Fusion energy breakthrough announced alongside new funding
By Jason Deign | Photos: TAE Technologies
TAE Technologies, which is pursuing the elusive goal of commercial nuclear fusion, has announced a performance breakthrough and 250 million US dollars in new funding. The Californian company is one of several racing to produce power using the process that fuels the sun.
Unlike today’s nuclear fission reactors, which split large atoms to release energy, fusion involves combining two light atomic nuclei to form a single nucleus. This process, which typically involves hydrogen, the lightest and most common element in the universe, releases vast amounts of energy and is what powers stars.
If it can be replicated within a commercial reactor, then proponents believe the energy produced could be practically unlimited and would come with no emissions and much lower levels of radioactive waste than today’s nuclear power industry produces. But creating mini suns on earth is far from easy. The temperatures and pressures needed to crush atomic nuclei together are so high that the process cannot be carried out in any form of traditional vessel.

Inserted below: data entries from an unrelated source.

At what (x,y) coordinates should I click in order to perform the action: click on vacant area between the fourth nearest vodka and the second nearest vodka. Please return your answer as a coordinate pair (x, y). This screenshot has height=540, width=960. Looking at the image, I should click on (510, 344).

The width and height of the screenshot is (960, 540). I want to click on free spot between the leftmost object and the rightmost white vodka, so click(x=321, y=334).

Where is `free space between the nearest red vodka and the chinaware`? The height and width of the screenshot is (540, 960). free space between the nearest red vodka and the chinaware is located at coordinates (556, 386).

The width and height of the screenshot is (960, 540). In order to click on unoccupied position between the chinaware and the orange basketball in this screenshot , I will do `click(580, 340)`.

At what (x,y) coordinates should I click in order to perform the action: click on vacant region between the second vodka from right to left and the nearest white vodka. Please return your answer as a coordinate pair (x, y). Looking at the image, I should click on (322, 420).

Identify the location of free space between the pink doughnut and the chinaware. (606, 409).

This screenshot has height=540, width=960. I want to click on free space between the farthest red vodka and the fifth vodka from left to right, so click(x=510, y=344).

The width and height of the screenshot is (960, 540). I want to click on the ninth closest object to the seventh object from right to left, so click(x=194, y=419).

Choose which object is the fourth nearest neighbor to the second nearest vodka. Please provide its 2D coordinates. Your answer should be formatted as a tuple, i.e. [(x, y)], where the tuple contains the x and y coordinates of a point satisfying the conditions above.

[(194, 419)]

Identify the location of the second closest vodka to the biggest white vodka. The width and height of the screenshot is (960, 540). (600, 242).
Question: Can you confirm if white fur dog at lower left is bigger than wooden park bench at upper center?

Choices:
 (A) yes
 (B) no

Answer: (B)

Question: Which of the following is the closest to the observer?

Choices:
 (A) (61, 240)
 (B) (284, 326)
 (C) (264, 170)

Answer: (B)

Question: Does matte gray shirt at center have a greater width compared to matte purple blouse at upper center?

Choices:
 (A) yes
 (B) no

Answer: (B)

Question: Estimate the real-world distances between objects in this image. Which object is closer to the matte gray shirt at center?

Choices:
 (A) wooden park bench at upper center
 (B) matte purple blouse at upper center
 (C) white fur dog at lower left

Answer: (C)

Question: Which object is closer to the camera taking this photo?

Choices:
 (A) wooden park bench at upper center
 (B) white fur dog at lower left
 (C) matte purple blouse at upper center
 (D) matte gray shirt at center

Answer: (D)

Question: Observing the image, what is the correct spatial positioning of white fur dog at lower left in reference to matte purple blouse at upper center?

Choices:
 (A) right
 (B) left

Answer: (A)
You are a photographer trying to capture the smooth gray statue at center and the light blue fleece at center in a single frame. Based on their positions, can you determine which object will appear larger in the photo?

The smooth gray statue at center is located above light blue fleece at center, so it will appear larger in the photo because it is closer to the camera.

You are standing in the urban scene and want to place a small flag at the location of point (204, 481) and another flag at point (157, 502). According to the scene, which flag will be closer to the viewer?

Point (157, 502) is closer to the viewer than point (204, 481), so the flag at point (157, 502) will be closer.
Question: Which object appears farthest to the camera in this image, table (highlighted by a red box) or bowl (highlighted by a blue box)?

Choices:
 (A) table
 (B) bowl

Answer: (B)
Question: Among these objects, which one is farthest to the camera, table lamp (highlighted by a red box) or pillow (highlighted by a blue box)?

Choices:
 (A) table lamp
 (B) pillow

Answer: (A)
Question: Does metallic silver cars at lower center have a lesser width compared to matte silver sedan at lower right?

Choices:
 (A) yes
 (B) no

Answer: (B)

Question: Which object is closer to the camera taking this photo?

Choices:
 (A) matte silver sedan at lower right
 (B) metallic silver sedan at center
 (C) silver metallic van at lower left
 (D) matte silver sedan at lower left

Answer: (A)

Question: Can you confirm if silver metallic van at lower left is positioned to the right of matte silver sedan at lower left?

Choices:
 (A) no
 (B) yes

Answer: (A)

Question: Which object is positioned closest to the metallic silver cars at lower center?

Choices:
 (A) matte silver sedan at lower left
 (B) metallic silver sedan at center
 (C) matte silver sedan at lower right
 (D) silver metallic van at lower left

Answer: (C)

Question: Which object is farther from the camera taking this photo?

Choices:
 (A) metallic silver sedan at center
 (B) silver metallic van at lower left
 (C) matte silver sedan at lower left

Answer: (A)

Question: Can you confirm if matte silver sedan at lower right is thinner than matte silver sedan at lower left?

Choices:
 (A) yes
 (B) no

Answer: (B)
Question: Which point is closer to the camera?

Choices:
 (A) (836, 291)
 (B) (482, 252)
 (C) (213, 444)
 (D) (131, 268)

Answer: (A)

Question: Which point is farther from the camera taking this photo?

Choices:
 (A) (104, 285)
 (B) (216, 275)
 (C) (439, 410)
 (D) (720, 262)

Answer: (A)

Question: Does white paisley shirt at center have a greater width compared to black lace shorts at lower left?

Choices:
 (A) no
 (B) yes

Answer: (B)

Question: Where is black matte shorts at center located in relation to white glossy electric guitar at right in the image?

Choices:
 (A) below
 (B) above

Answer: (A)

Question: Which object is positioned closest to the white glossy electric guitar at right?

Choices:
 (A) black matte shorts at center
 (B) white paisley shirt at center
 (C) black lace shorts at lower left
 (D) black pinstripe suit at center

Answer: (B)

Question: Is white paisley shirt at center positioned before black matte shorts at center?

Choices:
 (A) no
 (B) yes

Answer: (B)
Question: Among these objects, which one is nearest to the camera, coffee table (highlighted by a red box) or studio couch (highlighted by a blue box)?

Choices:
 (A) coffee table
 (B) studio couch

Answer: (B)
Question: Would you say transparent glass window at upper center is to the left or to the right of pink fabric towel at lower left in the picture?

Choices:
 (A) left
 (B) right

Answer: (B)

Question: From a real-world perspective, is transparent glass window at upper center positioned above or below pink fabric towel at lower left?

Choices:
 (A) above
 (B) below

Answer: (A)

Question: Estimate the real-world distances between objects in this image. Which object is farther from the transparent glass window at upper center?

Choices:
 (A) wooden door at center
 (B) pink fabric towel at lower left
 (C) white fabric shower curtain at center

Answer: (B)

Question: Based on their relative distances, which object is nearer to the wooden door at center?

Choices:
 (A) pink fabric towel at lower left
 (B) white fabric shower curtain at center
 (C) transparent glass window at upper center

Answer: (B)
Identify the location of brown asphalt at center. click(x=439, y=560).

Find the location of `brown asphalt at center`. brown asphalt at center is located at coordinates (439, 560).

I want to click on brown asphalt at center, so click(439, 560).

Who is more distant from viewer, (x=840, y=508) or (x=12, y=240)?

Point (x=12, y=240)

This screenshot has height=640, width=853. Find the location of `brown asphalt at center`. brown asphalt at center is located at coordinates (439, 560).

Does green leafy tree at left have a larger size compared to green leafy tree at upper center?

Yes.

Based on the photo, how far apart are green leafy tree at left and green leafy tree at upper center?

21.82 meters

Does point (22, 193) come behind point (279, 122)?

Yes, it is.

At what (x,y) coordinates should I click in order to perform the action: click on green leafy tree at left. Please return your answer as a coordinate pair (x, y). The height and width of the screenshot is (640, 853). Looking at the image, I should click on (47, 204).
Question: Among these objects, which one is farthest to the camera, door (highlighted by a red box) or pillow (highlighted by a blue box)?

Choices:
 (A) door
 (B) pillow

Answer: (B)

Instead, fusion reactors will need to suspend a plasma—an extremely hot mass of charged particles—within a vacuum, using magnetic fields. Companies such as TAE Technologies are trying to find ways to achieve this in practice. It is not easy, which has earned nuclear fusion the reputation of being an energy source that is 30 years away—and always will be.
TAE, which has been pursuing the nuclear fusion goal since 1998, says it has already heated a plasma to more than 75 million degrees Celsius inside a reactor dubbed Norman, which was built in 2017. The milestone has helped the company attract 250 million dollars in new funding from backers including Chevron, Google, Reimagined Ventures, Sumitomo Corporation of Americas, and TIFF Investment Management.
Commercial fusion power
The investment means TAE has so far raised 1.2 billion US dollars to develop a commercial fusion reactor. TAE says it will use the latest cash injection to build a new reactor, to be called Copernicus, at a 100,000-square-foot facility in Irvine, California. This will be “the penultimate step on TAE’s path to commercialise clean fusion power,” says the company.
“The calibre and interest of our investors validates our significant technical progress and supports our goal to begin commercialisation of fusion by the end of this decade,” says Michl Binderbauer, TAE Technologies’ chief executive.
Other companies looking to develop commercial fusion reactors include Commonwealth Fusion Systems, which plans to have a working prototype by 2025, and Zap Energy, which last month received 160 million US dollars in its third funding round. TAE claims to be different from its rivals because it is focusing on fusion based on hydrogen and boron, which is non-radioactive. There is enough hydrogen and boron on Earth to supply the world with energy for 100,000 years, the company says.
According to experts, the challenge with this approach is that the fuel mix would require a temperature of at least three billion degrees for a reactor to produce more energy than it consumes.